The 141-page new penal code has replaced the 1987 version and threatens human rights

Cuba’s new criminal penal code became effective on December 1, and it’s ready to impose even more limitations on freedom of expression and assembly. This threatens people who are critical of the country’s authorities.

The Cuban authorities have continuously used the old penal code to silence opposition. The country’s new 141-page penal code is no different — it contains many alarming provisions that give those in power a greater upper hand to further stifle freedom of expression and assembly.

a street with a Cuban flag

Cuba’s new penal code and what it entails

Here are a few critical, alarming key points noted in the new criminal code:

1. Provisions used to silence disorder remain intact

The penal code’s provisions used to silence disorder, resistance, and contempt against the State and the constitution remain with minimum penalties of six months to a year imprisonment or fine. Previously, the penalties included three months to a year of imprisonment or a fine. This can lead to human rights activists being put in prison for a longer time.

2. Penalties for anyone who threatens the constitutional order

According to Article 120.1 of the new criminal code, any individual who threatens the constitutional order of the State can be imprisoned for from four to ten years.

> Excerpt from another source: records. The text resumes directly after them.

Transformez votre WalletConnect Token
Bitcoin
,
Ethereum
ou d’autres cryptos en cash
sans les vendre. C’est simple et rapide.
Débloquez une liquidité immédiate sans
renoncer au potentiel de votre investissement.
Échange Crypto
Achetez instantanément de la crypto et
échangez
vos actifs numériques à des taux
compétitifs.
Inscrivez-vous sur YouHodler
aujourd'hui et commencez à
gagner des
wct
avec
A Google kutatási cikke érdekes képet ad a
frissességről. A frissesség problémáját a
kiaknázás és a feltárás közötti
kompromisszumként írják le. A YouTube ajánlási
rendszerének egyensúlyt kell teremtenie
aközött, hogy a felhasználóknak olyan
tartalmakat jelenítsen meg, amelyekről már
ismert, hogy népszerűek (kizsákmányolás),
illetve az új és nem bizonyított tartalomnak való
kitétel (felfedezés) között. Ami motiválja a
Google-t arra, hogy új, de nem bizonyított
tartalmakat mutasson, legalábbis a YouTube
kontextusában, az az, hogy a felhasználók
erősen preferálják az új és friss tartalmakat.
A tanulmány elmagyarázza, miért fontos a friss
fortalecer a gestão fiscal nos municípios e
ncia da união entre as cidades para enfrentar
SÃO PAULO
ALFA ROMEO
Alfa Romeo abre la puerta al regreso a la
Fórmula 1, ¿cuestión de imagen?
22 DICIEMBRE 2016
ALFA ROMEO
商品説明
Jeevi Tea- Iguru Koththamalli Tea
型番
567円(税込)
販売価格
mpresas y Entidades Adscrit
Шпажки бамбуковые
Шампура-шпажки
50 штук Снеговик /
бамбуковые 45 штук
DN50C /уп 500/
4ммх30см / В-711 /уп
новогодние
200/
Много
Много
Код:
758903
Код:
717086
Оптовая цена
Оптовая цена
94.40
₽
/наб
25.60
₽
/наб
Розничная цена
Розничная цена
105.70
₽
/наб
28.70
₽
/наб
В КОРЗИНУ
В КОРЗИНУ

The term “threatens or endangers constitutional order” is vaguely worded and incompatible with international laws on freedom of expression.

3. It criminalizes funding activities against the state and constitution

 Article 143 severely limits the working of organizations, journalists, and activists in the country by banning the receipt of funding for activities against the State and its constitution. Those found guilty will face four to ten years in prison.

4. Restricts the freedom of expression online

Cuba's new penal code now allows those in power to limit the public’s online freedom of expression. Furthermore, anyone who shares fake information knowingly online or offline can face anywhere from six months to two years in prison. Likewise, offending another person through acts, writing, gestures, or drawing comes with six months to a year in prison penalty.

5. Retains the death penalty for severe crimes

The Cuban government retains the death penalty for twenty-three different types of severe crimes.